Not to be confused with the Reverend Paul Cuffee (1754-1812), who is honored on the liturgical Calendar of the Episcopal Church (USA).
Paul Cuffee or Paul Cuffe (January 17, 1759 – September 7, 1817) was a Quaker businessman, sea captain, patriot, and abolitionist. He was of Aquinnah Wampanoag and Ashanti descent and helped colonize Sierra Leone. Cuffe built a lucrative shipping empire and established the first racially integrated school in Westport, Massachusetts.

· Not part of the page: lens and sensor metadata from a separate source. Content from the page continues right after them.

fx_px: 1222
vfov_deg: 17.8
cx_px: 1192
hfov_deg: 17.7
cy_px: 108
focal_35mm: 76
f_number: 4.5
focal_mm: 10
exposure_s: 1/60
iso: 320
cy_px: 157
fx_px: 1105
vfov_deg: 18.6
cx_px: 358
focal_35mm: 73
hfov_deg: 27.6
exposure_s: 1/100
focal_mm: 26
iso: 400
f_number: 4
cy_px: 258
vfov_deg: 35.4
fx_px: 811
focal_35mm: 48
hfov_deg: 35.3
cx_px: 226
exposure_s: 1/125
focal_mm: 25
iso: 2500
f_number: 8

A devout Christian, Cuffee often preached and spoke at the Sunday services at the multi-racial Society of Friends meeting house in Westport, Massachusetts. In 1813, he donated most of the money to build a new meeting house. He became involved in the British effort to resettle freed slaves, many of whom had moved from the US to Nova Scotia after the American Revolution, to the fledgling colony of Sierra Leone. Cuffe helped establish The Friendly Society of Sierra Leone, which provided financial support for the colony.

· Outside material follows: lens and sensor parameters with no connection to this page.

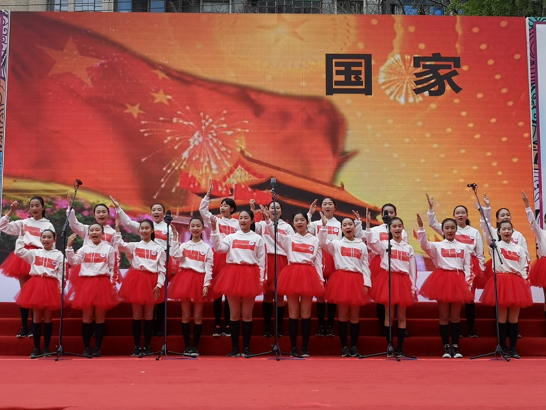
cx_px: 273
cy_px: 205
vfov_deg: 28.6
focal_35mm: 51
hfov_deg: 37.5
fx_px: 804
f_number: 1.8
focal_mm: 3.95
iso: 50
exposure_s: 1/618
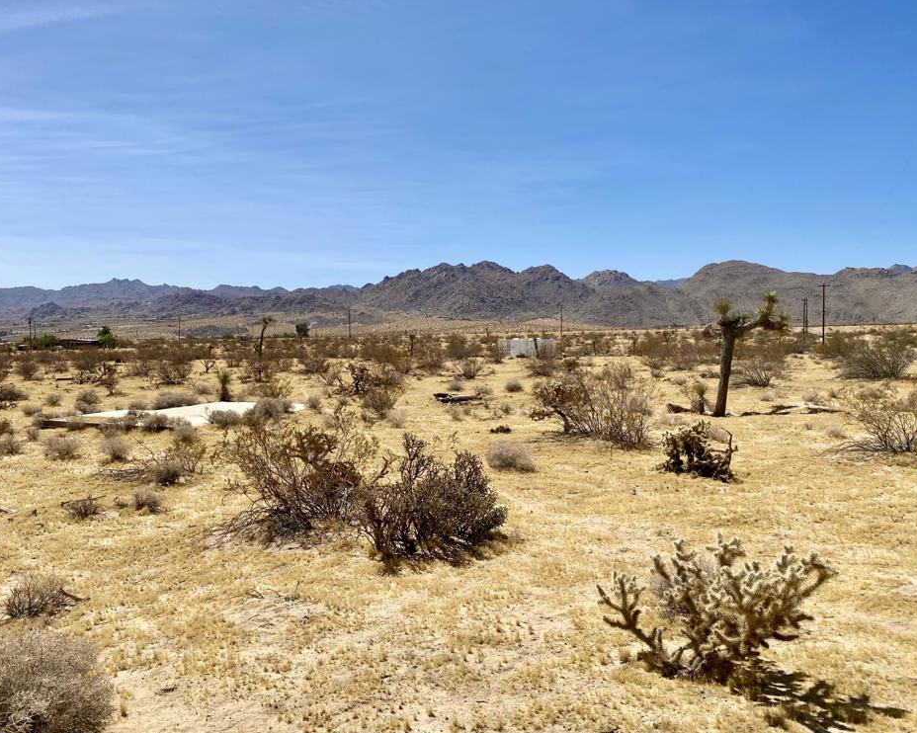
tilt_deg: -0.8
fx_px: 760
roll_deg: -3.2
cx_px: 421
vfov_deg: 51.5
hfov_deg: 62.1
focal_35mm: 28
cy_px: 361
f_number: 1.8
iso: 32
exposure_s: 1/5495
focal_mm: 4.25
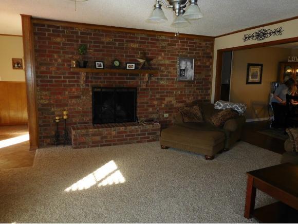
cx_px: 149
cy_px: 112
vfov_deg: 54.9
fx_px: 215
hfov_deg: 69.3
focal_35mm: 25
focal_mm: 4.5
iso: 280
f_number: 3.4
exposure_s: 1/30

The future mariner Paul Cuffee was born on January 17, 1759, during the French and Indian War, on Cuttyhunk Island, Massachusetts. He was the youngest son of Kofi or Cuffee Slocum and Ruth Moses. Paul"s father, Kofi, was a member of the Ashanti ethnic-group from Ashanti. Kofi had been captured at age ten and brought as a slave to the British colony of Massachusetts. His owner, John Slocum, could not reconcile slave ownership with his own Quaker values and gave Kofi his freedom in the mid-1740s. Kofi took the name Cuffee Slocum and, in 1746, he married Ruth Moses. Ruth was a Native American member of the Wampanoag Nation on Martha"s Vineyard. Cuffee Slocum worked as a skilled carpenter, farmer and fisherman and taught himself to read and write. He worked diligently to earn enough money to buy a home and in 1766 bought a 116-acre (0.47 km2) farm in nearby Dartmouth, Massachusetts. The couple would raise ten children together, of which Paul was the seventh in line.